Mr Smith also alleged that MI5 and Special Branch operate dedicated industrial units.

But in new developments, sources have suggested that Mr Wrack was directly spied on by the SDS as part of its operations targeting trade unionists, socialist activists and the anti-racist movement in the 1990s.

And in his speech to firefighters, Mr Smith confirmed that “Matt Wrack was part of the same anti-fascist events where Peter Francis was operating.

“I’ve been on anti-racism protests where Peter Francis was there and Matt Wrack was also there.”

In his book, Mr Smith reports that he himself had been spied on by undercover officers and that other targets included socialist activist Dan Gilman, RMT assistant general secretary Steve Hedley and bricklayer Frank Smith, who was active at the Colin Roach community centre in east London.

It has also been suggested that police disguised efforts to gather intelligence on trade union activities as surveillance of the anti-fascist movement.

Speaking exclusively to the Star yesterday, Mr Wrack confirmed that he would request a copy of his file from the Met and was currently discussing the matter with lawyers.

“Any intrusion, even as someone who is around the movement and knows what goes on … it comes as a shock to experience it,” he said.

But he said it was “no surprise” that FBU members were targeted “because we do organise campaigns and fight back.”

“People will find the degree of (the blacklisting operation) and the degree of state involvement staggering,” he said.

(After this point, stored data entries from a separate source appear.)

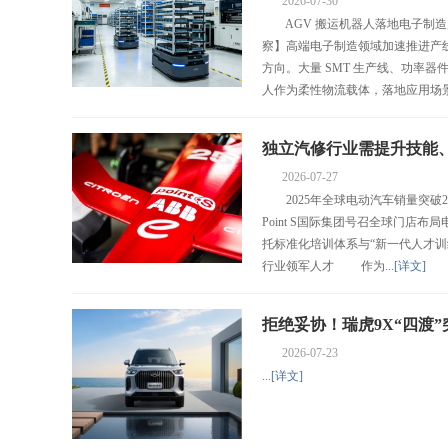
2026-07-30
AGV 搬运机器人落地电子制
察】高端电子制造领域加速推进产
方向。大量 SMT 生产线、功率器
人作为柔性物流载体，落地应用场景
独立汽修行业需提升技能
2026-07-27
2025年全球电动汽车销量突破
Point S国际集团号召全球门店
托标准化培训体系与“新一代人才训练营”（
行业领军人才 作为...
[详文]
拒绝妥协！瑞虎9X“四渡
2026-07-23
...
[详文]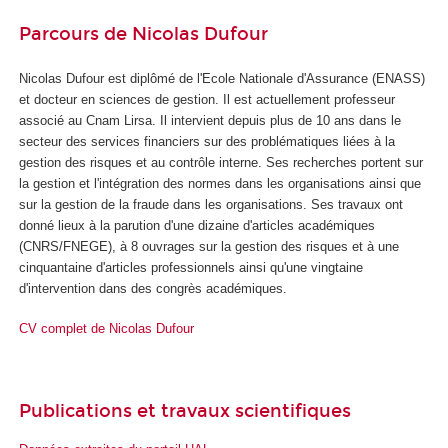
Parcours de Nicolas Dufour
Nicolas Dufour est diplômé de l'Ecole Nationale d'Assurance (ENASS)
et docteur en sciences de gestion. Il est actuellement professeur
associé au Cnam Lirsa. Il intervient depuis plus de 10 ans dans le
secteur des services financiers sur des problématiques liées à la
gestion des risques et au contrôle interne. Ses recherches portent sur
la gestion et l'intégration des normes dans les organisations ainsi que
sur la gestion de la fraude dans les organisations. Ses travaux ont
donné lieux à la parution d'une dizaine d'articles académiques
(CNRS/FNEGE), à 8 ouvrages sur la gestion des risques et à une
cinquantaine d'articles professionnels ainsi qu'une vingtaine
d'intervention dans des congrès académiques.
CV complet de
Nicolas Dufour
Publications et travaux scientifiques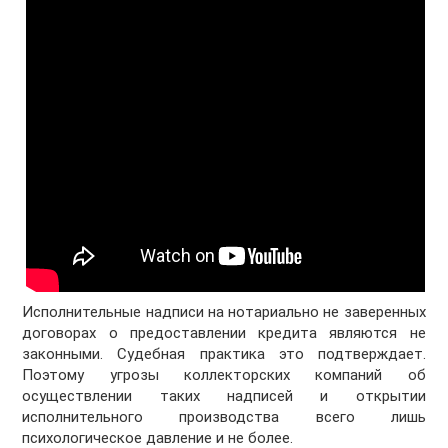
Исполнительные надписи на нотариально не заверенных
договорах о предоставлении кредита являются не
законными. Судебная практика это подтверждает.
Поэтому угрозы коллекторских компаний об
осуществлении таких надписей и открытии
исполнительного производства всего лишь
психологическое давление и не более.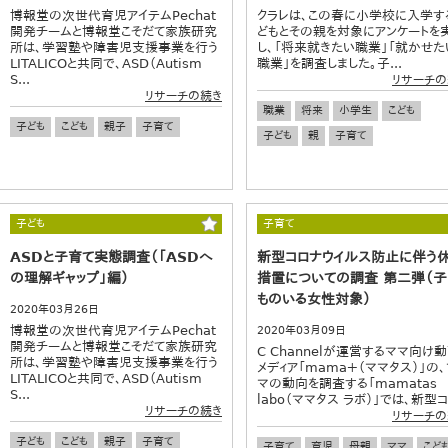
博報堂の次世代育児アイテムPechat
クラレは、この春に小学校に入学す
開発チームと博報堂こそだて家族研究
どもとその親を対象にアンケートを
所は、学習塾や障害児支援事業を行う
し、「将来就きたい職業」「就かせた
LITALICOと共同で、ASD（Autism
職業」を調査しました。子...
S...
リサーチの
リサーチの続き
職業
将来
小学生
こども
子ども
こども
親子
子育て
子ども
親
子育て
子ども
子育て
ASDと子育て実態調査（「ASDへ
新型コロナウイルス防止に伴う
の理解ギャップ」編）
措置についての調査 第二弾（子
ものいる女性対象）
2020年03月26日
博報堂の次世代育児アイテムPechat
2020年03月09日
開発チームと博報堂こそだて家族研究
C Channelが運営するママ向け
所は、学習塾や障害児支援事業を行う
メディア「mama＋（ママタス）」の、
LITALICOと共同で、ASD（Autism
マの動向を調査する「mamatas
S...
labo（ママタス ラボ）」では、新型コ.
リサーチの続き
リサーチの
子ども
こども
親子
子育て
子育て
育児
母親
ママ
こど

Mr Wrack demanded that top police officers ditch their policy of refusing to disclose reports from undercover agents.

“Anyone directly involved has the right to know what spying was done, who (carried it out) and what reports (were compiled),” he said.“You’d have to demand transparency and an end to any political policing structures.

“All special units targeting people engaging in legitimate political and industrial activity should be scrapped and their archives made accessible.”